== TASK OBJECTIVE ==
Within the material below, locate the line with "All notable changes" and the line with "feat(global): add greetsPrefixed", then return those two lines and all lines between them, exactly as written.

---------- SUPPLIED RECORDS

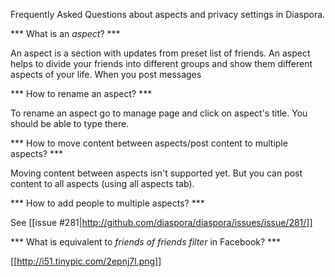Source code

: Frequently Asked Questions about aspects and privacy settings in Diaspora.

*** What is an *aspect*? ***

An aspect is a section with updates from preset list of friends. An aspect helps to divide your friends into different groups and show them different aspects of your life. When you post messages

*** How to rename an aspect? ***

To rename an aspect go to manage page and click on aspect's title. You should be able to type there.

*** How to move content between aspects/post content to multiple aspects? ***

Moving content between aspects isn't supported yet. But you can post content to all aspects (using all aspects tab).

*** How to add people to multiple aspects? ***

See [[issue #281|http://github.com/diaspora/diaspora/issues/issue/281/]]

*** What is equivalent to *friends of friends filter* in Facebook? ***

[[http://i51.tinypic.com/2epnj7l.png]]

--------------------
---------- SUPPLIED RECORDS

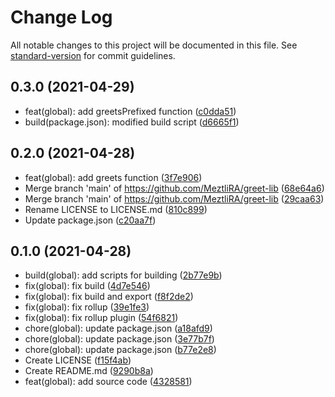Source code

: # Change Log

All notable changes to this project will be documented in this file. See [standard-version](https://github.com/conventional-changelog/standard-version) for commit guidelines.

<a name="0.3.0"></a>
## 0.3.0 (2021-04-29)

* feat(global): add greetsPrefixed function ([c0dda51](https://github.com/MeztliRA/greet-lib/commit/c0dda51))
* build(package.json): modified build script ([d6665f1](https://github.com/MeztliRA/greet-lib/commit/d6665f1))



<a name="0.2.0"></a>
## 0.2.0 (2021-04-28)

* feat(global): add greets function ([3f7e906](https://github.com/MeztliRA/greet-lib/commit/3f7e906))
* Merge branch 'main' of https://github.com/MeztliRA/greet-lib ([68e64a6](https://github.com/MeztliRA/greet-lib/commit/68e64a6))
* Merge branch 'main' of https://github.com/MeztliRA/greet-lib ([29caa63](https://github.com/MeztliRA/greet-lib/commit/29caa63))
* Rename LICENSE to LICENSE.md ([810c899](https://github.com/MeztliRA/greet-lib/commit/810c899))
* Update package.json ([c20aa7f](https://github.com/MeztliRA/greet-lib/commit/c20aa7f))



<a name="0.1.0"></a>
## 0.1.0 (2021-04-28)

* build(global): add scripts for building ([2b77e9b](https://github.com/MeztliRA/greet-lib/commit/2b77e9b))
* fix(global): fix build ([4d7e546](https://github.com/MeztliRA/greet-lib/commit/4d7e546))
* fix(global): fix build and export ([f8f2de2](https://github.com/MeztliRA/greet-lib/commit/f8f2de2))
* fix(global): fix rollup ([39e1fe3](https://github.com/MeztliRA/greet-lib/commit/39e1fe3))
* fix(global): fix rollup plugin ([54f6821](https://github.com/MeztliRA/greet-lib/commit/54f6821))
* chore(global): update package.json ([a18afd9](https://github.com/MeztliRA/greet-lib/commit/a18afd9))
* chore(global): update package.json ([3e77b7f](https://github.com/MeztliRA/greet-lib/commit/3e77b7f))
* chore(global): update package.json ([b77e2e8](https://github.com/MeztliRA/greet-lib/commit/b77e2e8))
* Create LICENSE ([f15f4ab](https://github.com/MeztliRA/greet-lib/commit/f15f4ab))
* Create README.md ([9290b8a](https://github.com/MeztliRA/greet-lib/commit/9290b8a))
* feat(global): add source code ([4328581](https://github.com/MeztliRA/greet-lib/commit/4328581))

--------------------

== WRITTEN SOLUTION ==
All notable changes to this project will be documented in this file. See [standard-version](https://github.com/conventional-changelog/standard-version) for commit guidelines.

<a name="0.3.0"></a>
## 0.3.0 (2021-04-29)

* feat(global): add greetsPrefixed function ([c0dda51](https://github.com/MeztliRA/greet-lib/commit/c0dda51))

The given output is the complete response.